(Beginning of Selected excerpt)

The fact that you do not have a formal written right to access the property from the public highway does not mean that you necessarily do not have a right of way. Your parents lived at the property for a considerable length of time during which I assume they drove vehicles along the driveway, and since their death you have presumably continued to do the same. In these circumstances it is quite possible to obtain what is called a prescriptive right of way providing the access has been in constant use for 20 years or more. In order to prove this to a prospective buyer you will need to sign a statuary declaration stating that to your knowledge your parents have used the right of way unhindered and without reference to or permission from the owner of the land for a period in excess of 20 years and that you have continued to do the same. This then will need to be sworn in front of a notary. It is also quite helpful that in these circumstances a second person can be found who would also be able to testify in a similar vein. A purchasers solicitor will almost certainly ask for an indemnity insurance policy in these circumstances, but that is rarely a problem and the cost is usually modest. I would definitely encourage you to seek further advice from your solicitor or ourselves prior to marketing.

Agricultural

I own a small piece of woodland and I would like to undertake some woodland improvement work by coppicing and felling specific trees and planting new ones. Can I do this or do I need planning permission?

(End of Selected excerpt)
(Beginning of Data)

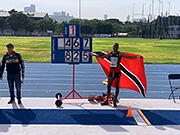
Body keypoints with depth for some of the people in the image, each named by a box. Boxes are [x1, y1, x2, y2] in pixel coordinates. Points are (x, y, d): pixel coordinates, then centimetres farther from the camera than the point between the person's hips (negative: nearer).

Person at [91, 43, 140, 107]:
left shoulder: (120, 54, -7)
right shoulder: (110, 53, 7)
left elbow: (128, 57, -15)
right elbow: (103, 56, 21)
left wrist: (137, 57, -28)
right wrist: (95, 55, 27)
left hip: (117, 72, -4)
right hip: (111, 71, 5)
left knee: (117, 86, 0)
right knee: (109, 86, 7)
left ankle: (115, 101, 10)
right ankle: (106, 101, 15)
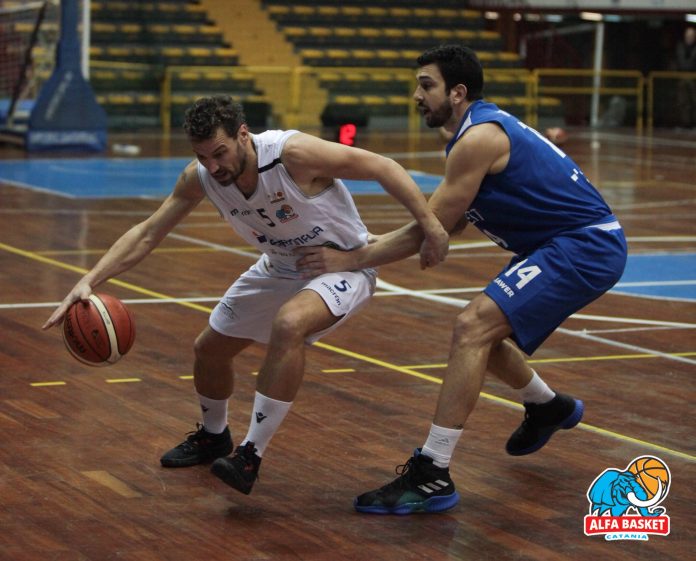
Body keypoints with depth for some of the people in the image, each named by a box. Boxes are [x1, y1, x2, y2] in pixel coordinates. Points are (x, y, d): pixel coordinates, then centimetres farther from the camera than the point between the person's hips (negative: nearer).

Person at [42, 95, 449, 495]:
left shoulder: (294, 153, -34)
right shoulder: (199, 178, -16)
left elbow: (383, 167, -27)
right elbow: (147, 235, -10)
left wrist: (432, 227, -30)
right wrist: (89, 281, -22)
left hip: (343, 265, -7)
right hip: (281, 268, 7)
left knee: (289, 324, -36)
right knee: (210, 348, 14)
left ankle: (252, 455, -25)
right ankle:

(End of Data)

● Things to do
1 - List each kind of woodland work the owner of the small piece of woodland says they want to do in the property advice.
2 - Answer these questions from the property advice:
(a) For how many years must an access have been in constant use to claim a prescriptive right of way?
(b) In front of whom must the statutory declaration be sworn?
(c) What will a purchaser's solicitor almost certainly ask for in these circumstances?
3 - Carry on writing the property advice from the point where it stops.

● Results of the exercise
1 -
- Coppicing
- Felling specific trees
- Planting new trees

2 -
(a) 20 years or more.
(b) A notary.
(c) An indemnity insurance policy.

3 -
You do not need planning permission to fell trees unless a specific tree or a group of trees are subject to a tree preservation order, in which case you will need consent from the Local Authority. However, in order to undertake large scale felling or thinning you will require a felling licence from the Forestry Authority. You are allowed to undertake some limited felling works without such a licence which includes small trees under a prescribed size, dead or dangerous tress and trees within residential gardens (unless they are subject to a tree preservation order). You are also allowed to fell up to a prescribed volume of timer per annum without the need for a felling licence. There are no restrictions on planting new trees; however there are attractive grants available for doing so and we can advise on the need for felling licences and grant schemes that may be made available.
I have recently acquired some agricultural land adjacent to my house. I would like to enter into an arrangement with a local farmer or equestrian yard so that a third party can graze the land but I am concerned about a prospective occupier obtaining statutory rights which might last several generations, thus preventing me from taking possession back if I should ever want to sell the land. How should I go about protecting my interests?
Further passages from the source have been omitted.